__WORK TO COMPLETE__:
1 – List the key scientific challenges named in the magnetocaloric heat pump project description.
2 – According to the magnetocaloric heat pump project description, what is the benefit of pumping the heat transfer fluid throughout the entire circuit? Please answer in one to three sentences.
3 – From the magnetocaloric heat pump project description, reproduce word for word the passage starting at "Energy efficient heat" and ending at "decreases when demagnetised.".

__EXTRACT PROVIDED__:

Energy efficient heat pumps will play a crucial role in the future sustainable energy system. The overall goal of the present project is to develop the scientific and technological foundation for high efficiency heat pumps using magnetocaloric technology. The refrigerant in such a device is a solid magnetic material whose temperature increases when magnetised and decreases when demagnetised.
The use of solid-state active regenerator technology has several advantages compared to traditional vapour-compression heat pumps, including high energy efficiency, quiet operation and a lack of toxic or greenhouse contributing gases. Also, the heat transfer fluid within the device can be pumped throughout the entire circuit, obviating the need for the secondary circuits and associated heat exchangers and pumps found in conventional “ground source” heat pumps. However, if magnetocaloric heat pumps are to be realised, a number of issues must be solved, drawing on a complex interplay between several scientific fields.
The key scientific challenges will be characterisation and optimisation of materials for use in the device, development of novel algorithms for modelling optimal hybrid magnet designs combining permanent magnets and electromagnets, as well as efficient regenerator design for high heat transfer performance with low pressure.

__INFORMATION SHOWN__:
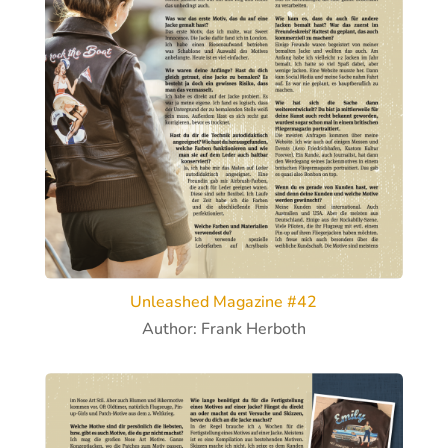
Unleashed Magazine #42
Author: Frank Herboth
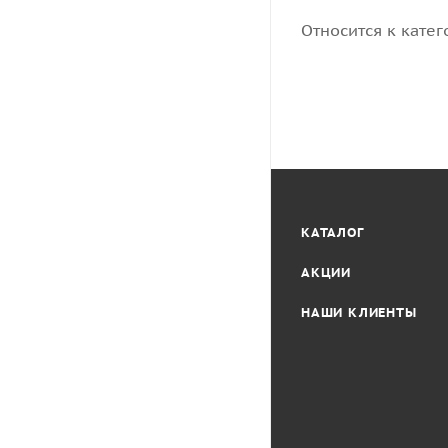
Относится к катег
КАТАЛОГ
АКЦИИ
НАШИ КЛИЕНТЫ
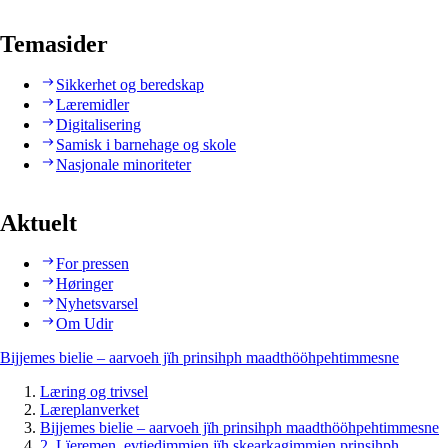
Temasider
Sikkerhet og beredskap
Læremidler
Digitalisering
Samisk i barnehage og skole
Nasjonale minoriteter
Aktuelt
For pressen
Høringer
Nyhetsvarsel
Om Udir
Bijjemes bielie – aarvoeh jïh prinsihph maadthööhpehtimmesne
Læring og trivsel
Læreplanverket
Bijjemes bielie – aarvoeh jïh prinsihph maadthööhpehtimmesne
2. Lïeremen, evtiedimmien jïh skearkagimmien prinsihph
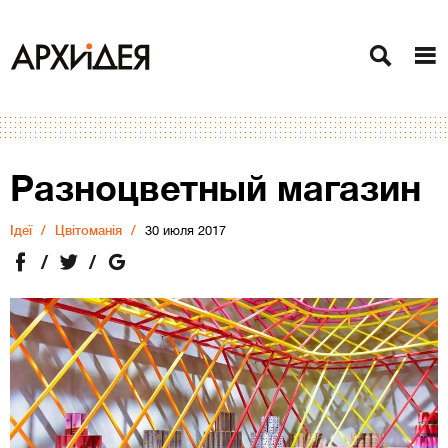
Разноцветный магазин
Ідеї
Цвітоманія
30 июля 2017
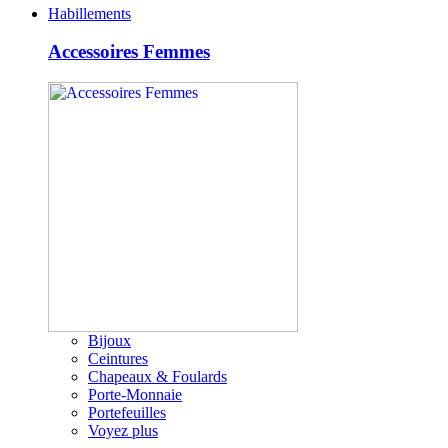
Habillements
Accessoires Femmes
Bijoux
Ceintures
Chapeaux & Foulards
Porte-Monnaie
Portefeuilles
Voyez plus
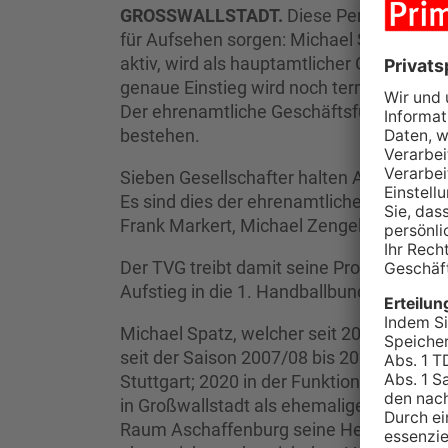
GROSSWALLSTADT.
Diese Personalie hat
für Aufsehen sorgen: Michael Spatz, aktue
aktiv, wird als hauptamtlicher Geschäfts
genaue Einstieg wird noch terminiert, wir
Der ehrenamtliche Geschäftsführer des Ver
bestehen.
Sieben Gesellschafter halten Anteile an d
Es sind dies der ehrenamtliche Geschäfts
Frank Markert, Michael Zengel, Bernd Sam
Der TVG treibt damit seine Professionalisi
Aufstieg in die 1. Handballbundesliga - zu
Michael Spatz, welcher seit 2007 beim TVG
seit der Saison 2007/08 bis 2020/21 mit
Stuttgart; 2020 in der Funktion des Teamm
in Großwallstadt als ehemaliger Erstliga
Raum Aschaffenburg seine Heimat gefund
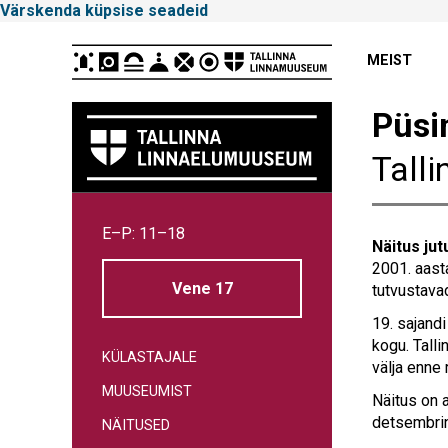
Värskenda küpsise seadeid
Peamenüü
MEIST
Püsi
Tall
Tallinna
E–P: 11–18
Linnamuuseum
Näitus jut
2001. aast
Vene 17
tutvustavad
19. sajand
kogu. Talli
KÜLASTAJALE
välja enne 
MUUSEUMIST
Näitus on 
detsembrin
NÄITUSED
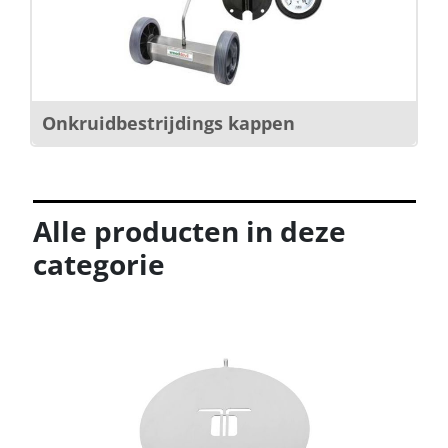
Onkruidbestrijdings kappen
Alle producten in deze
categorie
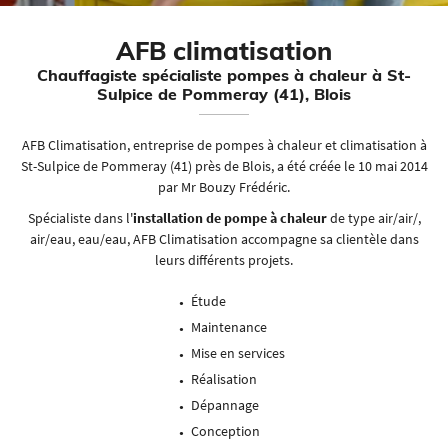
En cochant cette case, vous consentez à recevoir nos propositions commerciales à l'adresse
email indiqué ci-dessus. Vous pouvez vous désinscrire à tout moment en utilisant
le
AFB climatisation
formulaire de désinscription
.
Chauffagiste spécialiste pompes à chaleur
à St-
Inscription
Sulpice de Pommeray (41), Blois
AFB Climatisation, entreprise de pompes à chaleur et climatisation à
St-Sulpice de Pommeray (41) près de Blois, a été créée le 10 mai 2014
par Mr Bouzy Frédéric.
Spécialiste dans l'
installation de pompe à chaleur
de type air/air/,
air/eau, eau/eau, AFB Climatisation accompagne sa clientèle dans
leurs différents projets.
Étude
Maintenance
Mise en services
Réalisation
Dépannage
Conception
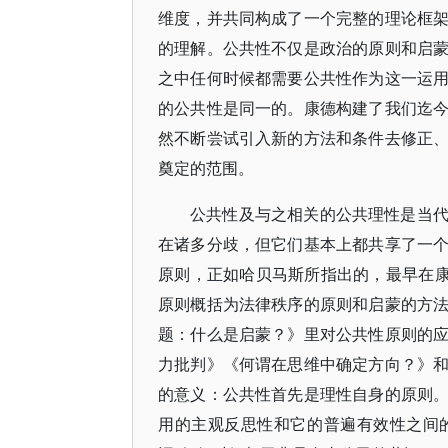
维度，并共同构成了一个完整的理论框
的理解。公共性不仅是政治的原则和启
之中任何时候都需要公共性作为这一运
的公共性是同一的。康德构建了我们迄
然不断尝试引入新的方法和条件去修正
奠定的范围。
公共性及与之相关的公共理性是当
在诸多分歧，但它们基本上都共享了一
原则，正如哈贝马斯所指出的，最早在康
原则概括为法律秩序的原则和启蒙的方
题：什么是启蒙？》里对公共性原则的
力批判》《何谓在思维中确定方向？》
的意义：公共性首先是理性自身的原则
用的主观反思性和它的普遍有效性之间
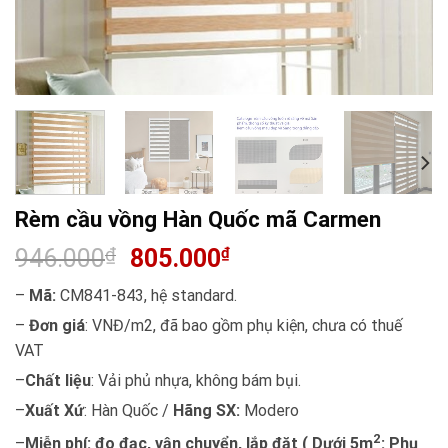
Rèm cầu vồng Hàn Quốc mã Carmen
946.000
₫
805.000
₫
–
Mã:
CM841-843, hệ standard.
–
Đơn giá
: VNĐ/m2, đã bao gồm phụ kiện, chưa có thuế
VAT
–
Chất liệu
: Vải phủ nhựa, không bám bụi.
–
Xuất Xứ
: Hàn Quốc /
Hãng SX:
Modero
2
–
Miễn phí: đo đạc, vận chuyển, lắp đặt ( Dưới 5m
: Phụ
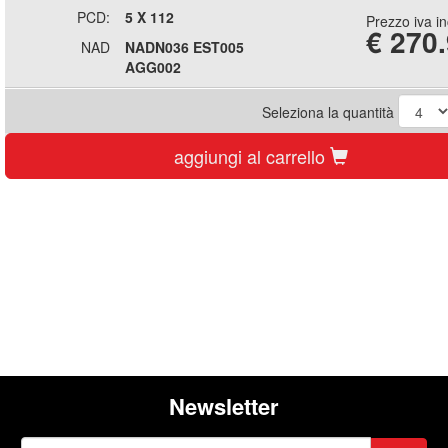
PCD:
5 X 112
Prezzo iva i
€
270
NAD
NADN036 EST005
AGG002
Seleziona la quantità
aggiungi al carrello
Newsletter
* * *
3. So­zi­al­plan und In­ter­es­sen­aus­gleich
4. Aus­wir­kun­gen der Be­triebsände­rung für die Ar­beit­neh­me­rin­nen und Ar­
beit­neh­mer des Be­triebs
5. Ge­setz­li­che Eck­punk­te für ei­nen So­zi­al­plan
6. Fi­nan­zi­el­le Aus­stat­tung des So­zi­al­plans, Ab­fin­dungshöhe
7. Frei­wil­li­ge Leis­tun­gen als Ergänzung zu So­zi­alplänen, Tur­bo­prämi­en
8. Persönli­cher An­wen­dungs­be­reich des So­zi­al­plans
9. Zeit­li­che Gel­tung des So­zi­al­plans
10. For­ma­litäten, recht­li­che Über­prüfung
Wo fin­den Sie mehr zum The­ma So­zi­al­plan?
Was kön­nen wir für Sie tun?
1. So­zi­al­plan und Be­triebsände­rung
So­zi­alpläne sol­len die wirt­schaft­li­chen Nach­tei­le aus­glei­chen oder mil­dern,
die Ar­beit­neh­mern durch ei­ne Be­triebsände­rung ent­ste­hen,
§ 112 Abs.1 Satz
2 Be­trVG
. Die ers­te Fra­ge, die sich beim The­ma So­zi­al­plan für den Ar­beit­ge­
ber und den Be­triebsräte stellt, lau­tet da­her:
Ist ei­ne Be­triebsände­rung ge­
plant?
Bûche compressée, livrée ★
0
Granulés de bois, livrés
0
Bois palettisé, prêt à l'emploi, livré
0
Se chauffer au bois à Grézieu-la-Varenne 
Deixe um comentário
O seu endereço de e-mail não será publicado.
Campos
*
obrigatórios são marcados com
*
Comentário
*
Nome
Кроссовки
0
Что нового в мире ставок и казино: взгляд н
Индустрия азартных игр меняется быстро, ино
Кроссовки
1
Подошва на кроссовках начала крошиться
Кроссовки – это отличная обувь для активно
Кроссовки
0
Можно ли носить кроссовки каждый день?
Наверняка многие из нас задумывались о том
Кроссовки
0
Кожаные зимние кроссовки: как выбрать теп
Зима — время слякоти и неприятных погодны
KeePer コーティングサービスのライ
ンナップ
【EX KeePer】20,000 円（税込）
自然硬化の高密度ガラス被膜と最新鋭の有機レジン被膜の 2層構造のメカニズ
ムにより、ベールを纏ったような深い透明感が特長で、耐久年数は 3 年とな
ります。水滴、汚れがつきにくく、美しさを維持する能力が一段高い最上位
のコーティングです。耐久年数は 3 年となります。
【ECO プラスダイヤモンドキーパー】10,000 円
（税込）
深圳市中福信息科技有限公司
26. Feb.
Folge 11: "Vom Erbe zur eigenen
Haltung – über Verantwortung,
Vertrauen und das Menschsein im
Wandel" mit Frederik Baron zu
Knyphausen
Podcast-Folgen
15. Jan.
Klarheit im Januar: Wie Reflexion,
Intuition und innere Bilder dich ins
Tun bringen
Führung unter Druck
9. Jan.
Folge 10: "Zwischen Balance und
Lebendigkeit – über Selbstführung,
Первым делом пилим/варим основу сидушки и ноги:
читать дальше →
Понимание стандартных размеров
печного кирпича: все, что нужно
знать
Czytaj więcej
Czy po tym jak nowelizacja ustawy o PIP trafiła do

__ACTIVITY ANSWERS__:
1 –
- Characterisation and optimisation of materials for use in the device
- Development of novel algorithms for modelling optimal hybrid magnet designs that combine permanent magnets and electromagnets
- Efficient regenerator design for high heat transfer performance with low pressure

2 – Pumping the fluid throughout the entire circuit removes the need for secondary circuits. It also removes the need for the heat exchangers and pumps that go with those circuits in conventional "ground source" heat pumps.

3 –
Energy efficient heat pumps will play a crucial role in the future sustainable energy system. The overall goal of the present project is to develop the scientific and technological foundation for high efficiency heat pumps using magnetocaloric technology. The refrigerant in such a device is a solid magnetic material whose temperature increases when magnetised and decreases when demagnetised.